Впоследствии Германия сосредоточит против Польши 1,6 млн. чел., 6000 орудий и минометов, 2800 танков и 2000 самолетов. Еще 23 германские дивизии прикрывали западное направление, на котором было развернуто 110 французских и английских дивизий.
Таким образом, в случае если бы англо-франко-советские переговоры 1939-го увенчались успехом, то (тем более с учетом польской армии) антигитлеровская коалиция имела бы не менее чем трехкратное преимущество над Германией в силе и средствах, при подавляющем преимуществе в промышленном и сырьевом потенциале. Не говоря уж о полном превосходстве на море. В подобных условиях начинать войну для Гитлера было немыслимо, ибо это было равнозначно самоубийству без каких-либо, даже призрачных, шансов на успех. Стоило только Польше сказать «да» военному сотрудничеству с СССР. Но… Польша согласия не дала. И Гитлер получил возможность крушить своих противников поодиночке.
В Польше решили, что англо-французской помощи им будет достаточно, тем более что есть могучее, как считали поляки, войско польское!
Поляки всегда были очень высокого мнения о своих военных возможностях. В дипломатических беседах 30-х годов встречаются их самоуверенные заявления на военную тематику. Скажем, в июле 1934-го полпред СССР в Польше Давтян интересуется у Бека — почему бы Польше не позаботиться о получении со стороны Германии гарантии польских границ? «На эту фразу Бек, смеясь, заметил, что, собственно, в этом нет специальной надобности, ибо польская граница достаточно обеспечена польской армией», — записал Давтян[656]

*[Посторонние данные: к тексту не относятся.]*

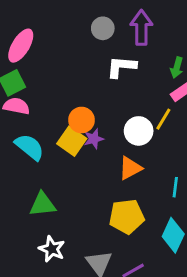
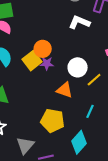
yellow line: (163, 119) -> (94, 80), moved
orange triangle: (130, 168) -> (65, 90), turned 30

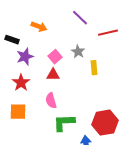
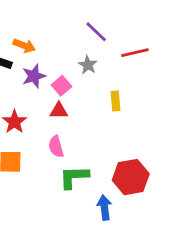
orange arrow: (39, 27) -> (24, 46), moved
gray star: (78, 52) -> (88, 65), moved
purple star: (25, 57) -> (34, 76), moved

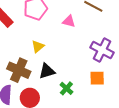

.Или вот чай у мадам Бек в марте 1935-го. Давтян обсуждает с председателем Совета Министров Польши Козловским объявление воинской повинности в Германии. Глава польского Совмина — сама беспечность! На прямой вопрос Давтяна, что об этом думает Польша, Козловский с «солдатской откровенностью» сказал, что «он спокоен». «Я имею 30 дивизий, и неплохих дивизий, и я спокоен за Польшу», — заявил он. Завязалась дискуссия. Давтян пытался развивать мысль, что «дело не в 30 дивизиях, как бы они ни были хороши, а в солидарности всех тех, кто не желает войны». Козловский же убеждал его, что никакая солидарность Польше не нужна, она и сама справится с Германией, да еще и Советский Союз, в случае чего, защитит: в СССР, сказал Козловский, «не должны опасаться германской агрессии, ибо на пути ее стоит Польша и ее 30 дивизий. Германия иначе не может попасть в СССР, как через Польшу, которая не пустит». И т. д. и т. п. Хорошо, что этот разговор «был прерван подошедшим турецким послом»[657]
. Иначе глава польского Совмина с красноречивой фамилией еще много чего наговорил бы на тему польских военных доблестей.Но середина 30-х — это еще куда ни шло. В конце концов Германия еще не была столь мощной в военном отношении, как в 1939-м. Но ведь и в 1939-м поляки мыслили точно так же! В феврале того же года 1-й секретарь польского посольства в Берлине Мальом будет хвастать перед советским полпредом в Германии Астаховым: «Наша пехота много лучше германской, она в сутки без сна может пройти 70–80 км». Кроме того, заверил польский дипломат, «военную промышленность мы также создали». Так что «война с Польшей не будет для Германии легкой». «Немцы это понимают и сейчас этой войны не хотят», — уверенно заявил он[658]
.В Германии было совершенно иное понимание польских военных возможностей. Немцы не сомневались (и, как показало время, совершенно справедливо), что в короткий срок сотрут Польшу в порошок.
К примеру, 2 августа 1939-го Риббентроп заявил временному поверенному в делах СССР в Германии: «Мы уверены в своих силах… Что же касается Польши, то будьте уверены в одном — Данциг будет наш». А что до «мощи» войска польского, то «мы не относимся серьезно к военным силам Польши. Поляки сейчас кричат о походе на Берлин, о том, что Восточная Пруссия — польская земля. Но они знают, что это вздор. Для нас военная кампания против Польши дело недели — десяти дней. За этот срок мы сможем начисто выбрить Польшу»[659]
.Остригут Польшу через месяц, а в тот момент поляки всерьез собирались «за шерстью» прямо в Берлин. И даже дальше — на Рейн!
— распевали в Варшаве.
18 августа польский посол в Париже Лукасевич заявит министру иностранных дел Франции: «не немцы, а поляки ворвутся вглубь Германии в первые же дни войны!»[660]
. Впрочем, у Бонне и ранее было немало случаев удостовериться в «адекватности» польских дипломатов.